▶ Records to use:
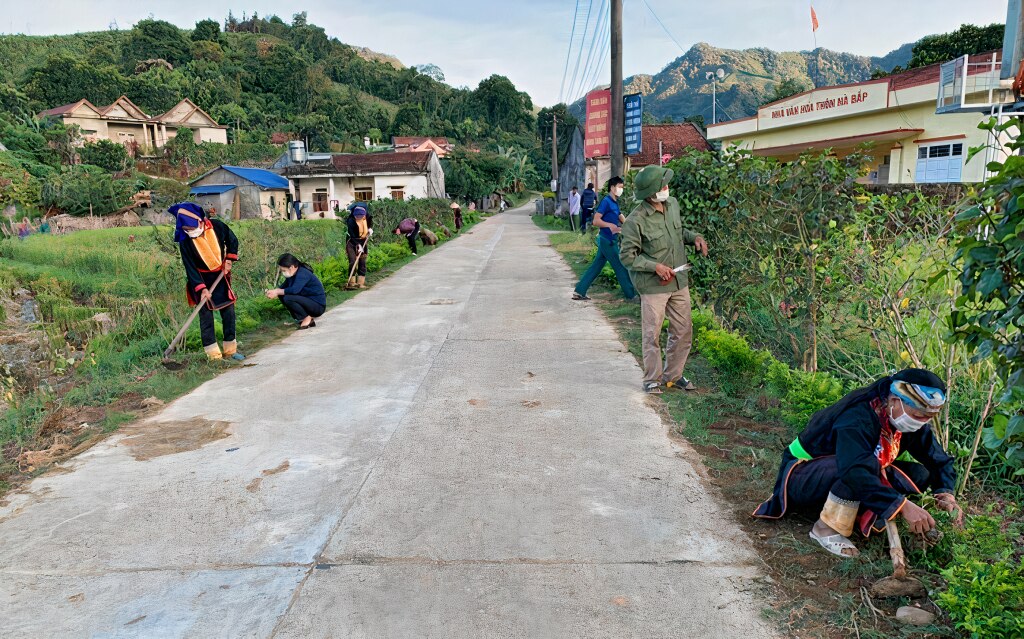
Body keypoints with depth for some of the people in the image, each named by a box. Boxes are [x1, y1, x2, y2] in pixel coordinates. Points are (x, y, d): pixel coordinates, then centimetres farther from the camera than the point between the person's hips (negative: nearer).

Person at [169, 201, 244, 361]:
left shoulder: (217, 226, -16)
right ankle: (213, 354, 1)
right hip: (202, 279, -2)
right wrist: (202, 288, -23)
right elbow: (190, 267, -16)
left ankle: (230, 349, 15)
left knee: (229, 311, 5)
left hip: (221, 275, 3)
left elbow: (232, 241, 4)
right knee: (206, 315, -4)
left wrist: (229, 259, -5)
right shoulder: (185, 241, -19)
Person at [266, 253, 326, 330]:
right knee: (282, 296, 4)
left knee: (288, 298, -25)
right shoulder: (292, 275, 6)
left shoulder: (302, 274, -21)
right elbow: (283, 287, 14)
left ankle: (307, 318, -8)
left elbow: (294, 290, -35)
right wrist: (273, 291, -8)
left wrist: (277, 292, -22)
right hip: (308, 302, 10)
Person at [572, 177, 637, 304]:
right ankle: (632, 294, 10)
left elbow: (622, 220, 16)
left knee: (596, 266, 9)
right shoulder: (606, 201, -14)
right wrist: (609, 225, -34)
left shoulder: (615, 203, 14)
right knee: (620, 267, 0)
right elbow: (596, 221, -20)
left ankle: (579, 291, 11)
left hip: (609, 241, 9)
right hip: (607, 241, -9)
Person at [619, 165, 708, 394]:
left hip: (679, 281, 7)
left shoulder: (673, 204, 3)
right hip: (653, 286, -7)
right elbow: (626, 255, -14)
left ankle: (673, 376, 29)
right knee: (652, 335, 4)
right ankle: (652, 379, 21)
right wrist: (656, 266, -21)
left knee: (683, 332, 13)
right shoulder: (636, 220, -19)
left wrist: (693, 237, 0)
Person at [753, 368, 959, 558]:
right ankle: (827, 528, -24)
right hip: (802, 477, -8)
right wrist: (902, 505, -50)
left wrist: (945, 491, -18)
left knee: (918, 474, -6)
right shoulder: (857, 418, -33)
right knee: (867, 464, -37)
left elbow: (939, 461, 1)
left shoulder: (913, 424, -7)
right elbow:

▶ Instructions to follow:
Print all of the data above verbatim, line by line, but omit the pictures.

▶ Solution for this task:
Body keypoints with depth for some of the people in the image, each named by a box. Boxes are [x1, y1, x2, y2] in pixel coordinates. Points are (x, y, d): pixel coordinates, then centimetres farther from the camera than the point between the person's hips (negative: nearer).

Person at [169, 201, 244, 361]:
left shoulder: (217, 226, -16)
right ankle: (213, 354, 1)
right hip: (202, 279, -2)
right wrist: (202, 288, -23)
right elbow: (190, 267, -16)
left ankle: (230, 349, 15)
left knee: (229, 311, 5)
left hip: (221, 275, 3)
left elbow: (232, 241, 4)
right knee: (206, 315, -4)
left wrist: (229, 259, -5)
right shoulder: (185, 241, -19)
Person at [266, 253, 326, 330]:
right knee: (282, 296, 4)
left knee: (288, 298, -25)
right shoulder: (292, 275, 6)
left shoulder: (302, 274, -21)
right elbow: (283, 287, 14)
left ankle: (307, 318, -8)
left elbow: (294, 290, -35)
right wrist: (273, 291, -8)
left wrist: (277, 292, -22)
right hip: (308, 302, 10)
Person at [572, 177, 637, 304]:
right ankle: (632, 294, 10)
left elbow: (622, 220, 16)
left knee: (596, 266, 9)
right shoulder: (606, 201, -14)
right wrist: (609, 225, -34)
left shoulder: (615, 203, 14)
right knee: (620, 267, 0)
right elbow: (596, 221, -20)
left ankle: (579, 291, 11)
left hip: (609, 241, 9)
right hip: (607, 241, -9)
Person at [619, 165, 708, 394]:
left hip: (679, 281, 7)
left shoulder: (673, 204, 3)
right hip: (653, 286, -7)
right elbow: (626, 255, -14)
left ankle: (673, 376, 29)
right knee: (652, 335, 4)
right ankle: (652, 379, 21)
right wrist: (656, 266, -21)
left knee: (683, 332, 13)
right shoulder: (636, 220, -19)
left wrist: (693, 237, 0)
Person at [753, 368, 959, 558]:
right ankle: (827, 528, -24)
right hip: (802, 477, -8)
right wrist: (902, 505, -50)
left wrist: (945, 491, -18)
left knee: (918, 474, -6)
right shoulder: (857, 418, -33)
right knee: (867, 464, -37)
left elbow: (939, 461, 1)
left shoulder: (913, 424, -7)
right elbow:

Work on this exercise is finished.